Most of them is in direct response to the question that I read incorrectly. "How many business people would allow to be so underpayed vs. the amount of revenue that they bring in?" I had read it as "How many businesses would allow people to be so underpayed vs. the amount of revenue that they bring in?" It's tough to make sense when you respond to a question that wasn't asked....
Gotcha. Happens to me all the time.
Why is it not OK to me has a lot to do with how I place value on professions. I for one feel like police, teachers, firefighters, and many other professions for that matter, bring a whole lot more value to society than they are paid. So if you base things on a purely monetary system, then I'm wrong, as these roles do not bring in revenue.
Well, this is bringing in all kinds of points, and I understand what you're saying. But its also not like money saved by paying athletes or actors less is going to be pooled and given to civil servants (although firefighters/police/law enforcement in general, I think are paid pretty well if you're contrasting them against teachers).
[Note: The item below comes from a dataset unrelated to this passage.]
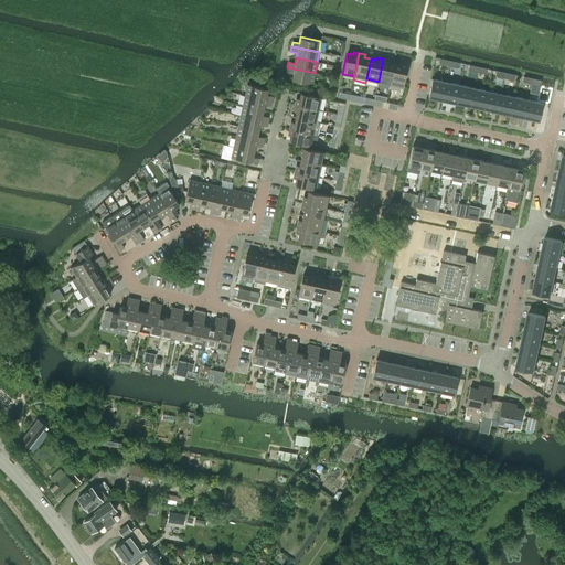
[(383,59),(379,82),(390,84),(394,64),(387,62),(388,60),(383,59)]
It kind of just muddies the whole thing and inflicts a personal irrational bias on it. Not that this is a bad thing in a conversation about the wages of the country's citizens in a social sense, but here in this conversation (about how much money athletes are paid vs how much they bring in) it might not be the best place for the comparison.
Most of us don't have the luxury of leaving money on the table and then complaining about it later. If I did, I certainly would not be complaining about it.
James made his bed, now he gets to lie in it. At least he can take solace as he suffers with his unfairly low salary that he gets to lie in a multi-million dollar bed.
Ah, I understand where your complaint comes from here, and I think maybe a clarification would be useful. There are two separate points:
1) LeBron James did opt to leave tens of millions of dollars (over the life of the contract) to play with both Bosh and Wade. He has never, in fact, taken max salary in a contract.
2) If LeBron James had taken the maximum allowable contract under the CBA, which would've been from Cleveland, he would still only be allowed to sign a contract that paid him less than $20 million dollars a season. He currently makes 17.5 million. He'll opt out of his contract next year, and probably sign a new deal that gets him roughly the same amount of money. But for the wins he brings you (and people have broken this down), LeBron likely is underpaid by about 50%. His real market value according to estimated wins added is roughly $30 million dollars annually, IIRC.
Here were LeBron's actual comments:
"What I do on the floor shows my value. At the end of the day, I don't think my value on the floor can really be compensated for, anyways, because of the (collective bargaining agreement)," James said Friday ahead of the Miami Heat's game against the Pacers (7 p.m. ET, ESPN) in Indianapolis.
"If you want the truth. If this was baseball, it'd be up, I mean way up there."
"I have not had a full max deal yet in my career -- that's a story untold," James said.
"I don't get (the credit) for it. That doesn't matter to me; playing the game is what matters to me. Financially, I'll sacrifice for the team. It shows for some of the top guys, it isn't all about money. That's the genuine side of this, it's about winning. I understand that."
"I think teams understand that you need three guys to do big things; the "big three" thing is pretty cool if you can get it," James said. "To keep teams like this together, you may have to take even less because of the new CBA. I guess we'll find out."
So his point is, since I can't get paid what I'm actually worth, I might as well take a little less than the max to make sure I have great teammates.
Its actually a pretty cool sentiment.